## SHORT TASK 1
In the court opinion excerpt on the land exchange, reproduce the passage between "The Mackeys do" and "than an exchange.", inclusive, swapping every "third party" for "adjacent owner".

>> Begin EXTRACTED TEXT

The Mackeys do not dispute that the exchange was for "all or part of a new public roadway" or that the third party was an "abutting owner." § 28-7203.
¶ 10 The Mackeys point out that the fair market value of the land transferred to the third party was $44,000 greater than the fair market value of the land that the City received and that the City therefore received, in addition to the land, an agreement that the third party would develop a small park. Relying on Fain Land Cattle Co. v. Hassell, 163 Ariz. 587, 790 P.2d 242 (1990), they contend that the specific dollar amount assigned to the difference in fair market values and the presence of the additional agreement rendered the transaction a sale rather than an exchange.
¶ 11 In Fain, our supreme court analyzed whether a transaction labeled as an exchange of state trust land for private land was a sale of state trust lands under article 10, § 3 of the Arizona Constitution. The court first defined "exchange" as "a 'reciprocal transfer of property for other property of value, rather than for a money consideration'" and stated that "the term 'exchange' may be construed to be a form of sale." 163 Ariz. at 591, 790 P.2d at 246, quoting 30 Am.Jur.2d Exchange of Property § 1, at 363 (2d ed. 1967). The court then held that the key distinction between a sale and an exchange is that "an exchange occurs only if no value is assigned to either of the exchanged properties." Id. Finding that the constitution required the state to obtain a "definite value by appraisal and . . . a consideration at least equal to that amount" before disposing of its lands, the court concluded that the land department could not validly exchange the state trust lands because such an "exchange" would effectively be a sale, and under the pertinent law, state trust lands could only be sold at auction to the highest bidder. Id. at 592, 597-98, 790 P.2d at 247, 252-53.

>> End EXTRACTED TEXT
>> Begin INPUT FOR THIS TASK

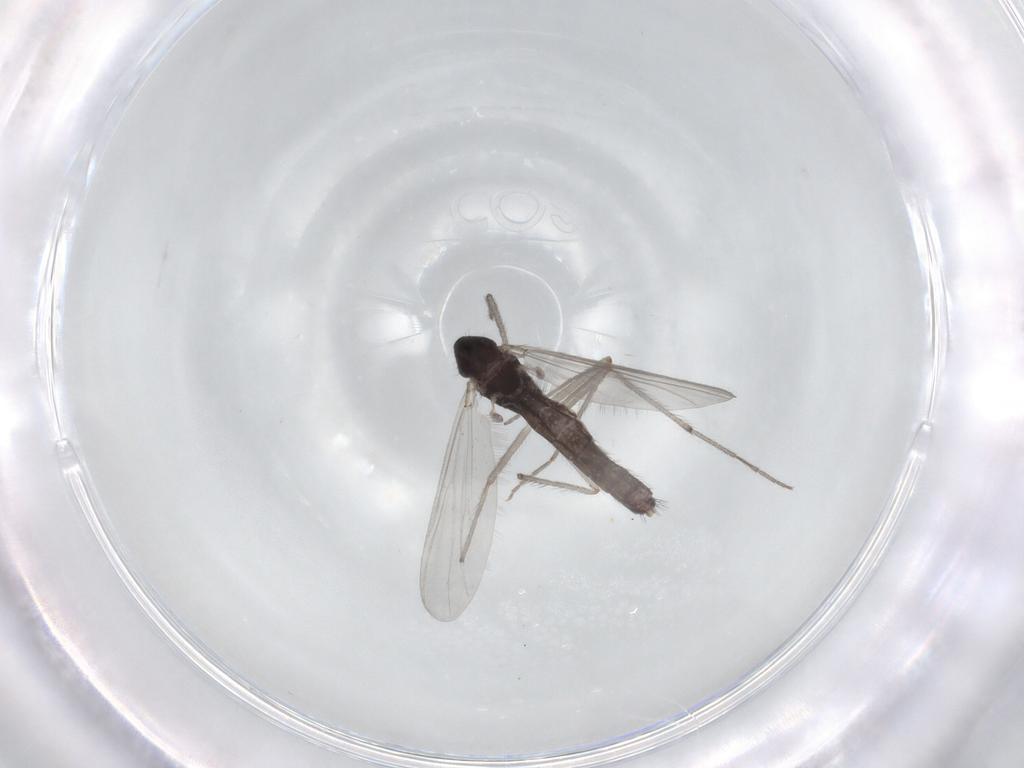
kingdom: Animalia
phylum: Arthropoda
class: Insecta
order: Diptera
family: Chironomidae
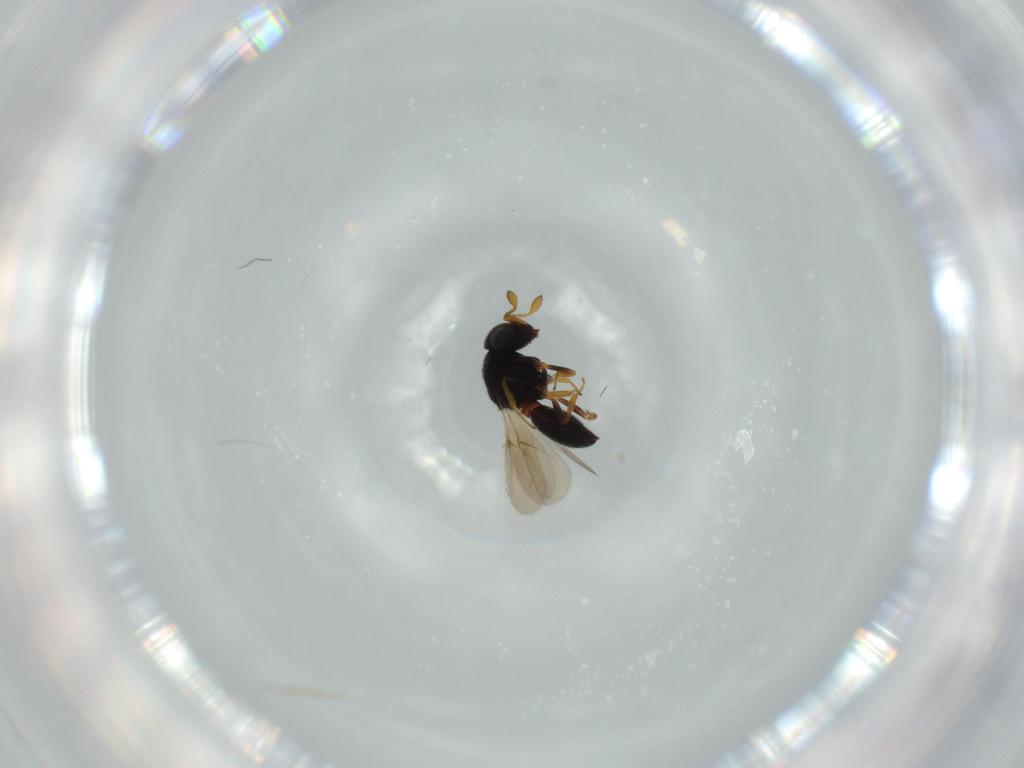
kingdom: Animalia
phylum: Arthropoda
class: Insecta
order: Hymenoptera
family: Scelionidae
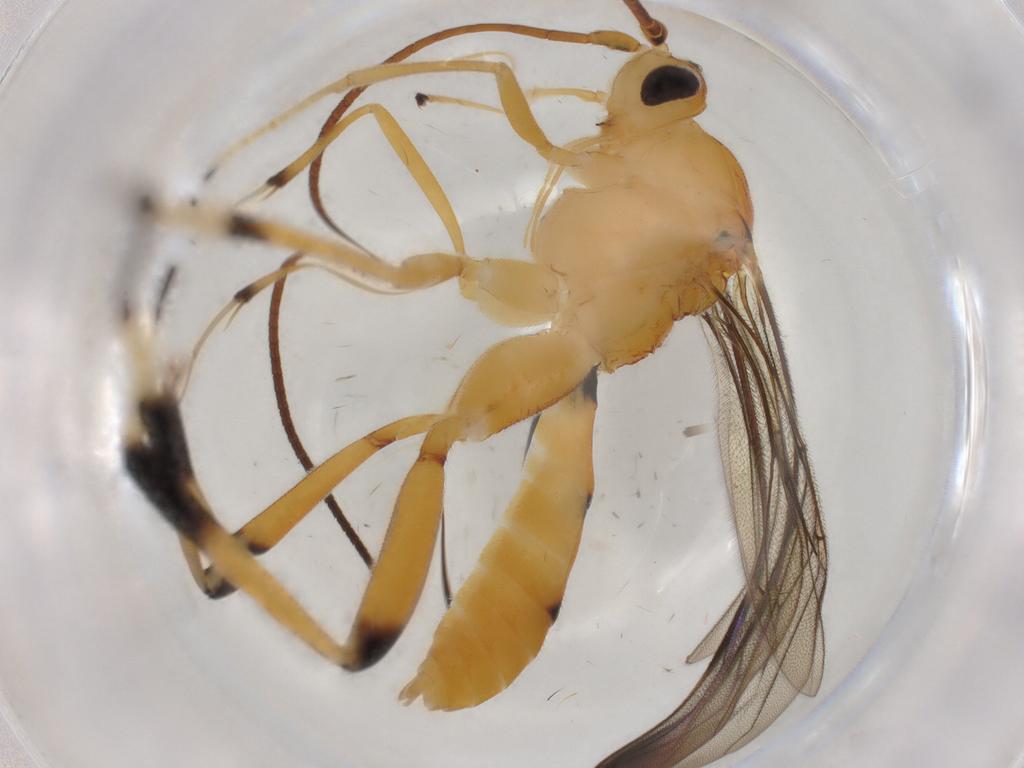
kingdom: Animalia
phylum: Arthropoda
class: Insecta
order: Hymenoptera
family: Braconidae
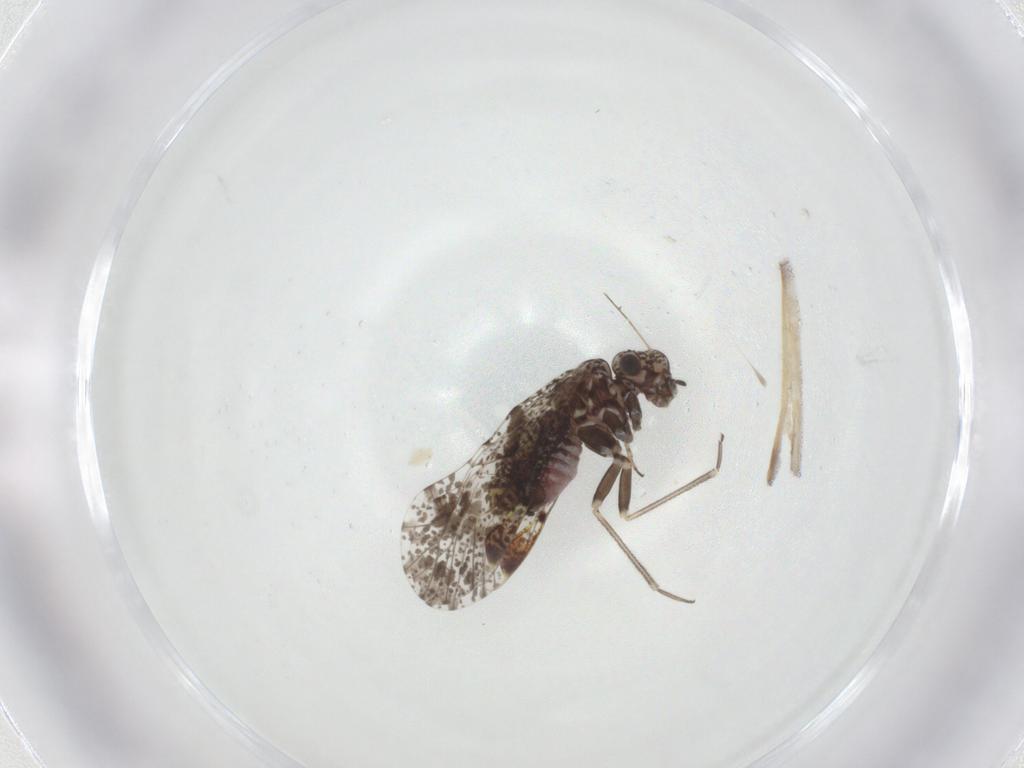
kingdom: Animalia
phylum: Arthropoda
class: Insecta
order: Psocodea
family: Psocidae
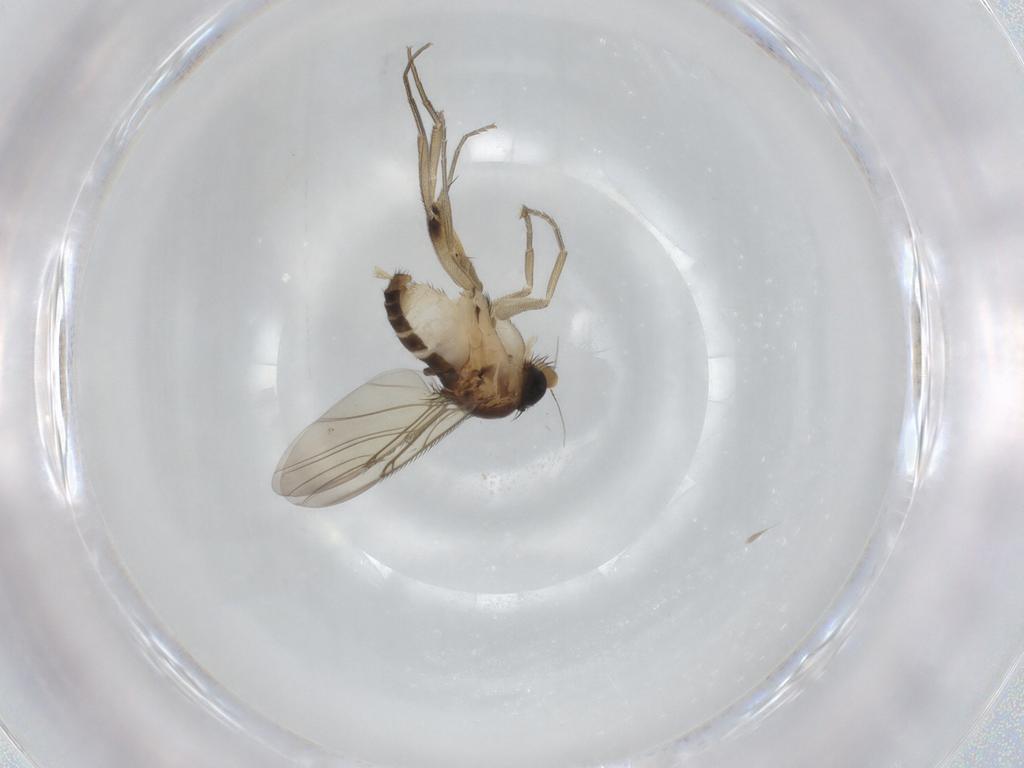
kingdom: Animalia
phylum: Arthropoda
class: Insecta
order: Diptera
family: Phoridae
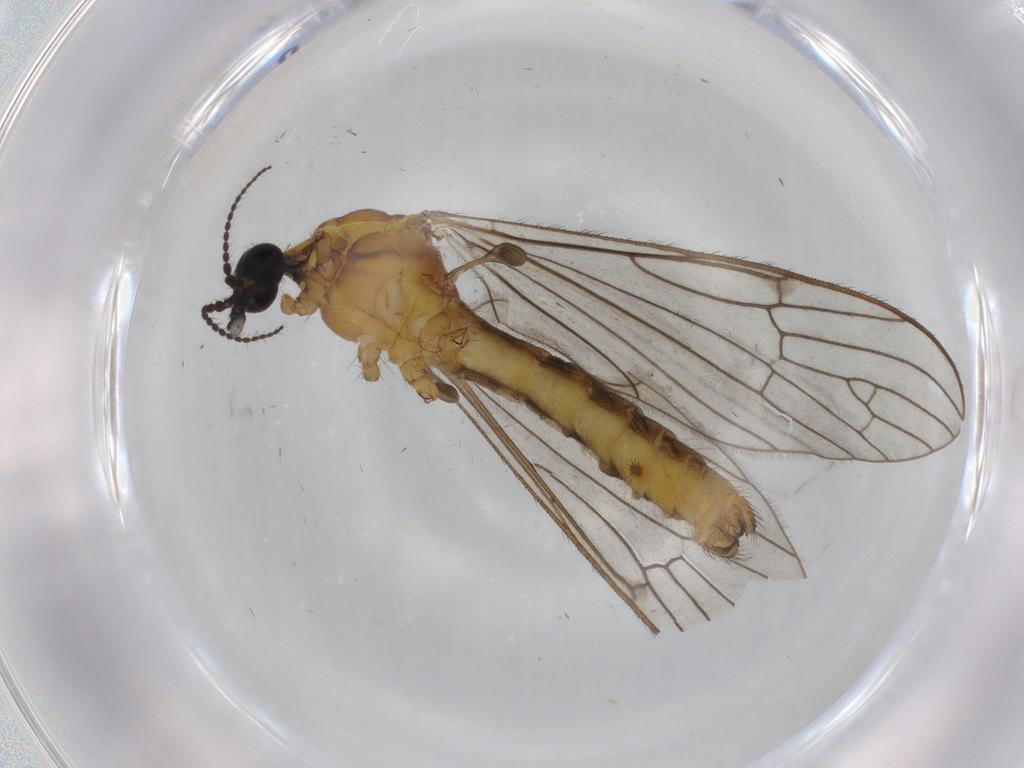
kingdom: Animalia
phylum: Arthropoda
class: Insecta
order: Diptera
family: Limoniidae
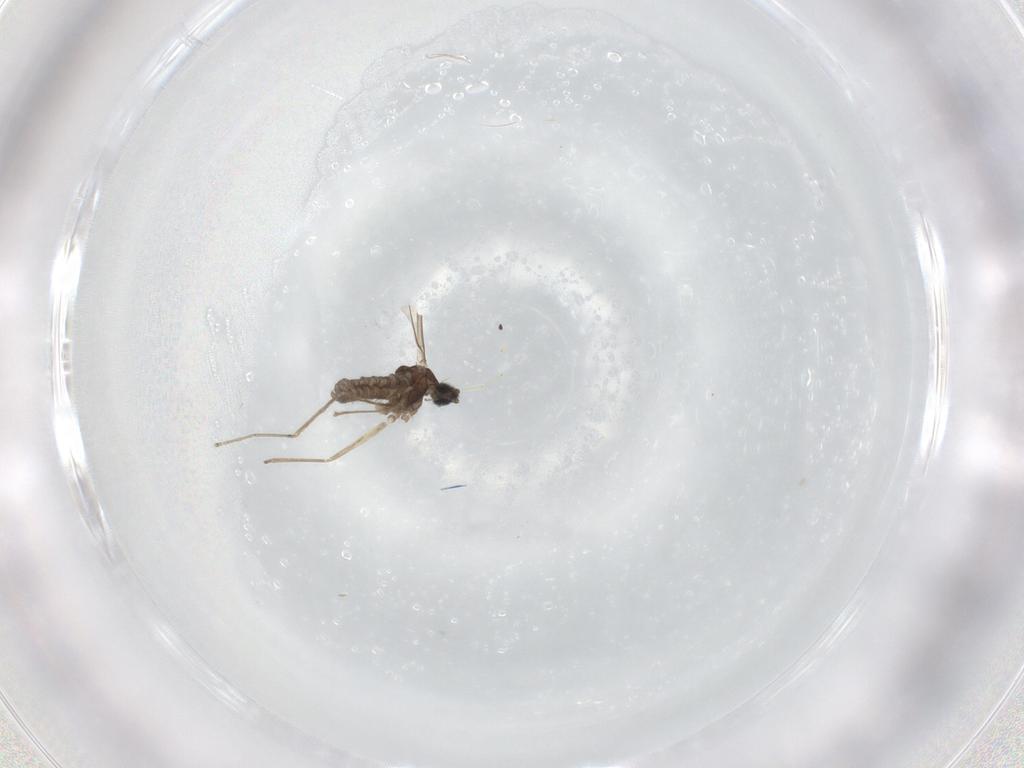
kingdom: Animalia
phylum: Arthropoda
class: Insecta
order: Diptera
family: Cecidomyiidae
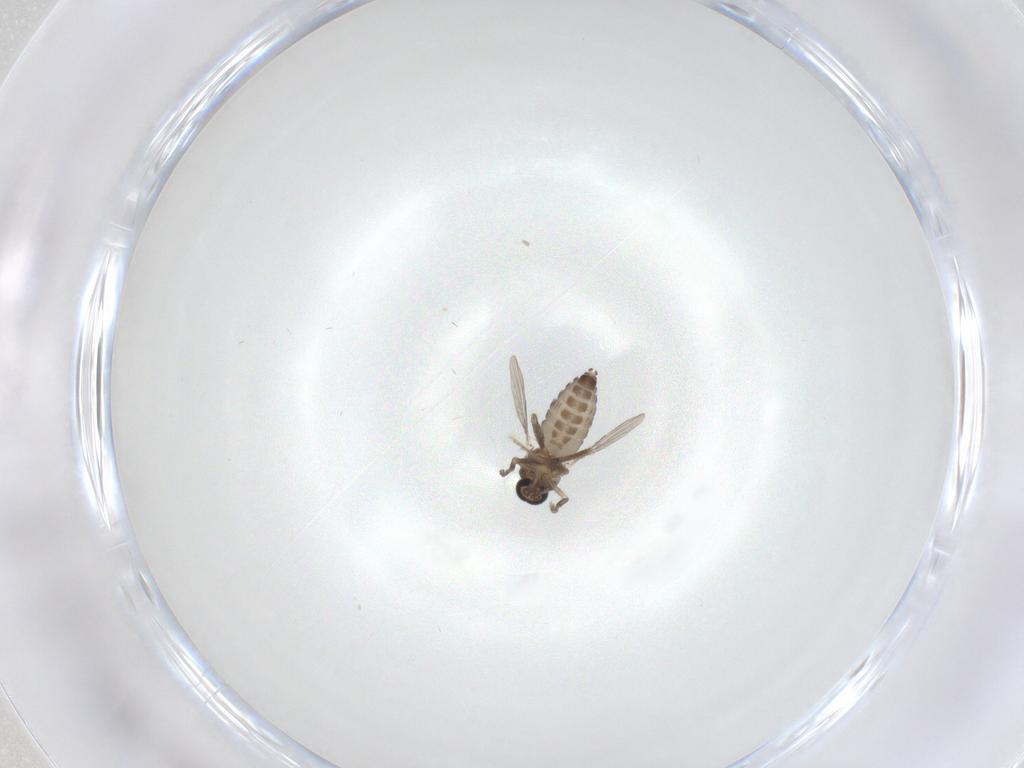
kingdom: Animalia
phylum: Arthropoda
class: Insecta
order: Diptera
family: Ceratopogonidae
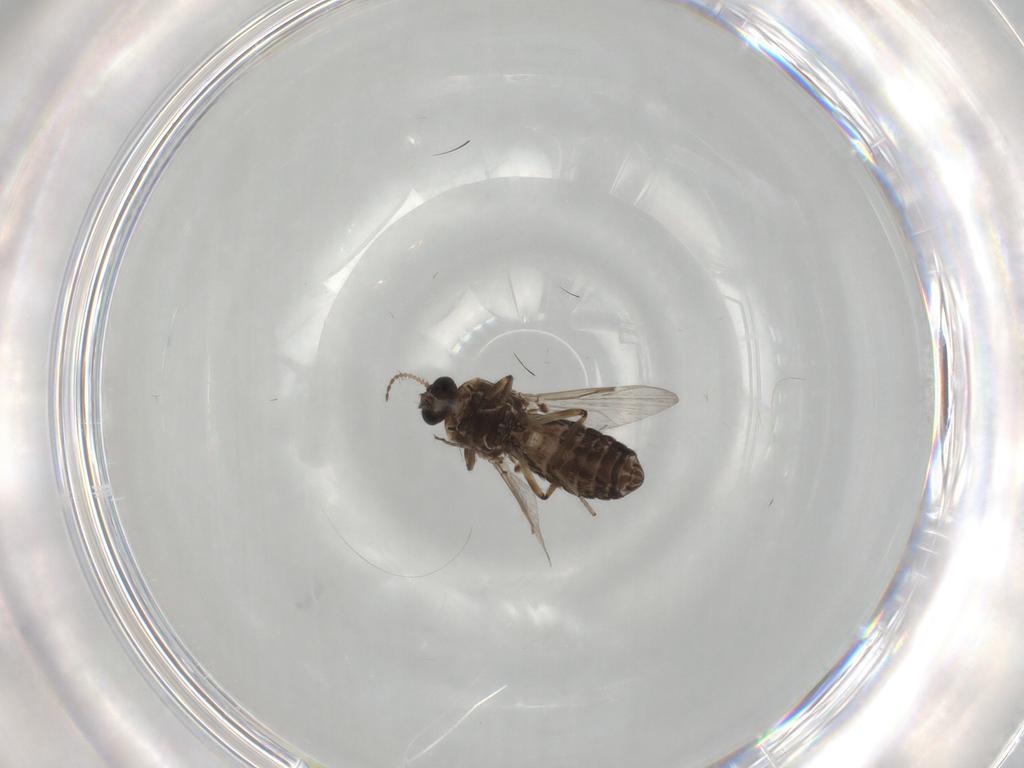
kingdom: Animalia
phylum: Arthropoda
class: Insecta
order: Diptera
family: Ceratopogonidae
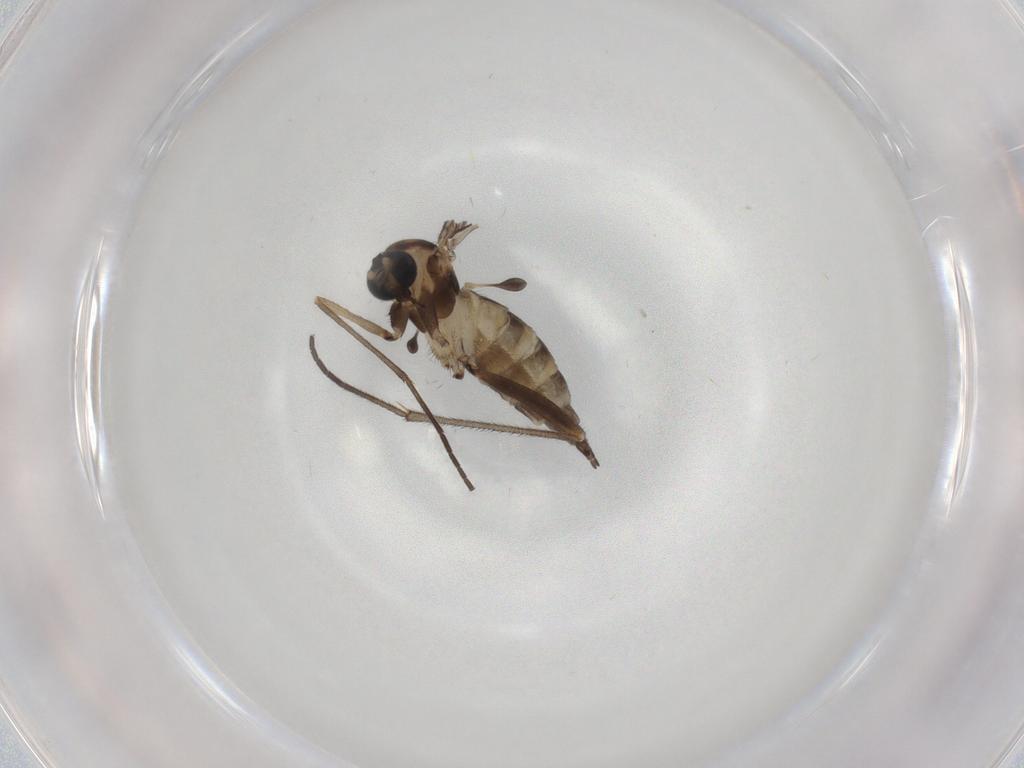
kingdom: Animalia
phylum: Arthropoda
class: Insecta
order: Diptera
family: Sciaridae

>> End INPUT FOR THIS TASK

## SHORT TASK 2
Turn the lines of all the records into a Markdown table with the columns No. and Line, numbering the rows and omitting blank lines. Leave the pictures out of the answer.

## WORKED ANSWER 1
The Mackeys do not dispute that the exchange was for "all or part of a new public roadway" or that the adjacent owner was an "abutting owner." § 28-7203.
¶ 10 The Mackeys point out that the fair market value of the land transferred to the adjacent owner was $44,000 greater than the fair market value of the land that the City received and that the City therefore received, in addition to the land, an agreement that the adjacent owner would develop a small park. Relying on Fain Land Cattle Co. v. Hassell, 163 Ariz. 587, 790 P.2d 242 (1990), they contend that the specific dollar amount assigned to the difference in fair market values and the presence of the additional agreement rendered the transaction a sale rather than an exchange.

## WORKED ANSWER 2
| No. | Line |
|---|---|
| 1 | kingdom: Animalia |
| 2 | phylum: Arthropoda |
| 3 | class: Insecta |
| 4 | order: Diptera |
| 5 | family: Chironomidae |
| 6 | kingdom: Animalia |
| 7 | phylum: Arthropoda |
| 8 | class: Insecta |
| 9 | order: Hymenoptera |
| 10 | family: Scelionidae |
| 11 | kingdom: Animalia |
| 12 | phylum: Arthropoda |
| 13 | class: Insecta |
| 14 | order: Hymenoptera |
| 15 | family: Braconidae |
| 16 | kingdom: Animalia |
| 17 | phylum: Arthropoda |
| 18 | class: Insecta |
| 19 | order: Psocodea |
| 20 | family: Psocidae |
| 21 | kingdom: Animalia |
| 22 | phylum: Arthropoda |
| 23 | class: Insecta |
| 24 | order: Diptera |
| 25 | family: Phoridae |
| 26 | kingdom: Animalia |
| 27 | phylum: Arthropoda |
| 28 | class: Insecta |
| 29 | order: Diptera |
| 30 | family: Limoniidae |
| 31 | kingdom: Animalia |
| 32 | phylum: Arthropoda |
| 33 | class: Insecta |
| 34 | order: Diptera |
| 35 | family: Cecidomyiidae |
| 36 | kingdom: Animalia |
| 37 | phylum: Arthropoda |
| 38 | class: Insecta |
| 39 | order: Diptera |
| 40 | family: Ceratopogonidae |
| 41 | kingdom: Animalia |
| 42 | phylum: Arthropoda |
| 43 | class: Insecta |
| 44 | order: Diptera |
| 45 | family: Ceratopogonidae |
| 46 | kingdom: Animalia |
| 47 | phylum: Arthropoda |
| 48 | class: Insecta |
| 49 | order: Diptera |
| 50 | family: Sciaridae |